Nouveau Developers Begin Reverse-Engineering NVIDIA Turing Driver Support

Written by Michael Larabel in NVIDIA on 20 September 2018 at 07:54 AM EDT. 17 Comments
The NVIDIA GeForce RTX 2080 graphics cards are only officially beginning to ship today, but at least one independent Nouveau developer already has his hands on the hardware and beginning to work on the clean-room, driver reverse-engineering process in order to eventually get open-source "Nouveau" driver support working.

Just as they do each cycle, it's generally a lengthy bring-up process for getting this open-source NVIDIA Linux driver supporting new hardware... Starting with getting the display lit-up and kernel mode-setting active followed by the eventual OpenGL/3D hardware acceleration, which since GTX 900 Maxwell GPUs has required NVIDIA to release signed firmware images. The actual KMS/display bring-up has generally been fairly quick but we'll see soon enough if much has changed on the display side for Turing.

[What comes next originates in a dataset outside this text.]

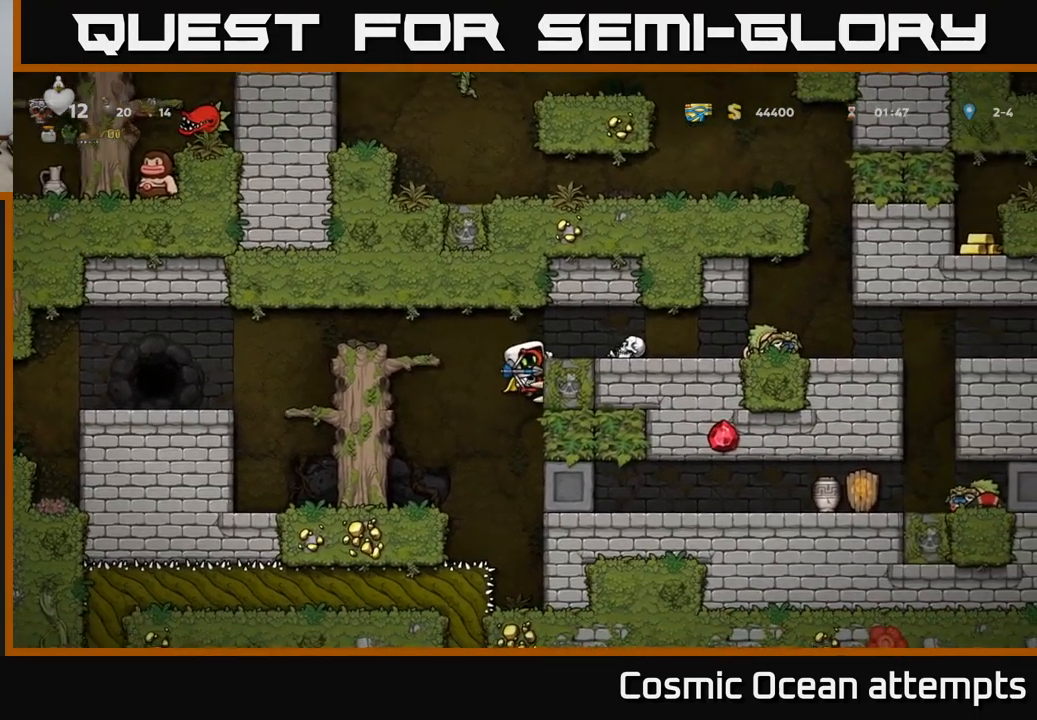
{"buttons": [], "left_stick": "center", "events": [[133, "A", "up"], [467, "DPAD_RIGHT", "up"]]}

As NVIDIA has also been doing for a few generations now, it seems they have sent out hardware early to a few Nouveau developers while on the desktop side their official stance has remained to not actively help nor hinder these developers in open-source Nouveau support... They generally seed the main Nouveau developers with hardware access, answer some questions where they can over the driver programming, and occasionally we see some sort of documentation dump out of NVIDIA. But for the most part it's good 'ole reverse-engineering to get this NVIDIA GeForce support in place (on the Tegra side is where NVIDIA actively contributes to open-source GPU driver support).

Independent Nouveau contributor Rhys Kidd who has previously worked on GP100 Pascal support and more seems to have Turing GPU access now and has sent out some initial Turing patches adding support to Envy Tools.

Yesterday he posted initial Turing patches for Envy Tools, the tool-set used by Nouveau developers for helping to reverse-engineer the behavior of the NVIDIA proprietary Linux driver. Envy Tools has tools for help in understanding their video bitstream, accessing NVIDIA GPU registers, Assembly parsing, databases of MMIO registers, memory structures, and other documents and tools.

The patches by Rhys Kidd has initial TU102/TU104 detection, GDDR6 video memory detection, and other initial bits. So far though I haven't seen any patches in his Linux Git tree or that of Nouveau DRM maintainer Ben Skeggs for providing any actual driver support for Turing GPUs.

It's likely a tall order hoping to see any KMS/display support for Turing in the next kernel cycle (Linux 4.20~5.0) while for any hardware acceleration is an unknown, especially depending on how long it takes NVIDIA to publish the signed Turing firmware images. For now though due to the whole re-clocking mess, the best Nouveau driver support is still with the GeForce GTX 600/700 "Kepler" GPUs.